5. Il résulte de ce qui précède que le ministre de l'action et des comptes publics n'est pas fondé à se plaindre de ce que, par l'article 2 du jugement attaqué, le tribunal administratif de Nantes a prononcé la décharge des majorations pour manquement délibéré correspondant aux cotisations supplémentaires de taxe professionnelle dues au titre des années 2007 à 2009 restant en litige.

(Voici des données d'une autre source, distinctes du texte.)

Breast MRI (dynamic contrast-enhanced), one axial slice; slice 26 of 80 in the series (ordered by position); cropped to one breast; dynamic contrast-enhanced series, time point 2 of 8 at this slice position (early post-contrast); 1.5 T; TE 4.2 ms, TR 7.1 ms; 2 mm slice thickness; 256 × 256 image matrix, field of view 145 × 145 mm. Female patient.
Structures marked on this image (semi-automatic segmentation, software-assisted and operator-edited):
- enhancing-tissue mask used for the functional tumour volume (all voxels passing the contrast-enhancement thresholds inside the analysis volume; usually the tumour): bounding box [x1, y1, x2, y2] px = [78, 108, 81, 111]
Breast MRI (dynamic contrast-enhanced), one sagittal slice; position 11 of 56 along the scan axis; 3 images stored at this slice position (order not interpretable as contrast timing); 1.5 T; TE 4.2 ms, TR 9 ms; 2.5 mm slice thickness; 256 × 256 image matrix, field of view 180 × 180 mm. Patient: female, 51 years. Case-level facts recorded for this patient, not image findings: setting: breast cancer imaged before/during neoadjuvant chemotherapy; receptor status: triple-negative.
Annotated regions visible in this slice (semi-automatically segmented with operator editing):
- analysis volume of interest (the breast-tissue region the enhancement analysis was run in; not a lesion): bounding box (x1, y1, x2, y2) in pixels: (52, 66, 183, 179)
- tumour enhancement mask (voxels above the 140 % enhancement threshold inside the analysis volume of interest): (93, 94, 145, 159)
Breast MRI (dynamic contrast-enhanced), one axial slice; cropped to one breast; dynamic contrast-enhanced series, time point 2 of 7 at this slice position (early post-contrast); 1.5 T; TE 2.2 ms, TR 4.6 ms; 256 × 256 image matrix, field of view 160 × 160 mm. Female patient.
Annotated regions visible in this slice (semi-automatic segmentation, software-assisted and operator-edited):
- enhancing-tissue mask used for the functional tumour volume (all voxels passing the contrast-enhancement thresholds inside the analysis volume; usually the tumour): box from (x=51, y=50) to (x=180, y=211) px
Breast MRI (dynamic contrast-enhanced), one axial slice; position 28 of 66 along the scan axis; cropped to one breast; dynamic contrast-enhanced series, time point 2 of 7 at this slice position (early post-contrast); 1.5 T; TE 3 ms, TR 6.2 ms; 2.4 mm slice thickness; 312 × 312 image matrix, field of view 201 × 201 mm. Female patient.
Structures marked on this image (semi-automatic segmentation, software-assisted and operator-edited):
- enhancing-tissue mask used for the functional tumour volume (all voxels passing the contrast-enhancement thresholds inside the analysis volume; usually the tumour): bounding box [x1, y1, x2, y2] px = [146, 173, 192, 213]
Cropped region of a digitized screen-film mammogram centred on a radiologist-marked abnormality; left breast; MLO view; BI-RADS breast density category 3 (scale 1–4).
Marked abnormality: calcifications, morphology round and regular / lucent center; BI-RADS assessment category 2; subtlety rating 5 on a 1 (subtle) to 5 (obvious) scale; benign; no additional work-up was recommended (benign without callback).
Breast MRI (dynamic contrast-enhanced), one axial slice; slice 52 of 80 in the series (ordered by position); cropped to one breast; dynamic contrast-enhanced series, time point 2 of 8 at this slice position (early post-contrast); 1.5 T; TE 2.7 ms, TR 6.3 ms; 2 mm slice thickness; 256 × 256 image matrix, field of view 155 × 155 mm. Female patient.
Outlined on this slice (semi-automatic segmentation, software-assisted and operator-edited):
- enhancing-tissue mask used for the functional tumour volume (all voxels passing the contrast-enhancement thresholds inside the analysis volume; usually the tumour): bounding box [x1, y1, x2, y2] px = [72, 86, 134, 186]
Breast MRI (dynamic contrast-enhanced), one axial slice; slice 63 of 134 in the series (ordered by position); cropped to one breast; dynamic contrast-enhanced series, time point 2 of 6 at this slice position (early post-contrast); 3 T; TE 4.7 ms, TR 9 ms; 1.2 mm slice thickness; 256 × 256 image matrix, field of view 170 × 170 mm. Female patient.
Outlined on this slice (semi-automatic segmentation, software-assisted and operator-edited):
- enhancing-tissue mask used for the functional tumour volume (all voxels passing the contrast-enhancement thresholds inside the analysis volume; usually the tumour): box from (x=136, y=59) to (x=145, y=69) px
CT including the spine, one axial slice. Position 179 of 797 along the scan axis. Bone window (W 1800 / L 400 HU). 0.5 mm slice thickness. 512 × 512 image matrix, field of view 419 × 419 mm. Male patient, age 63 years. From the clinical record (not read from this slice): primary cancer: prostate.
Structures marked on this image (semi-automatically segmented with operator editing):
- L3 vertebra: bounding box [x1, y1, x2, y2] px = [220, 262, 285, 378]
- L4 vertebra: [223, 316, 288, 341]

Sur les frais liés au litige :
6. Il n'y a pas lieu, dans les circonstances de l'espèce, de faire droit aux conclusions présentées par la SNC LNUF Laval sur le fondement de l'article L. 761-1 du code de justice administrative.
DECIDE :
Article 1er : Le recours du ministre de l'action et des comptes publics et les conclusions de la SNC LNUF Laval au titre de l'article L. 761-1 du code de justice administrative sont rejetés.
Article 2 : Le présent arrêt sera notifié au ministre de l'action et des comptes publics et à la société en nom collectif Lactalis Nestlé Ultra Frais Laval.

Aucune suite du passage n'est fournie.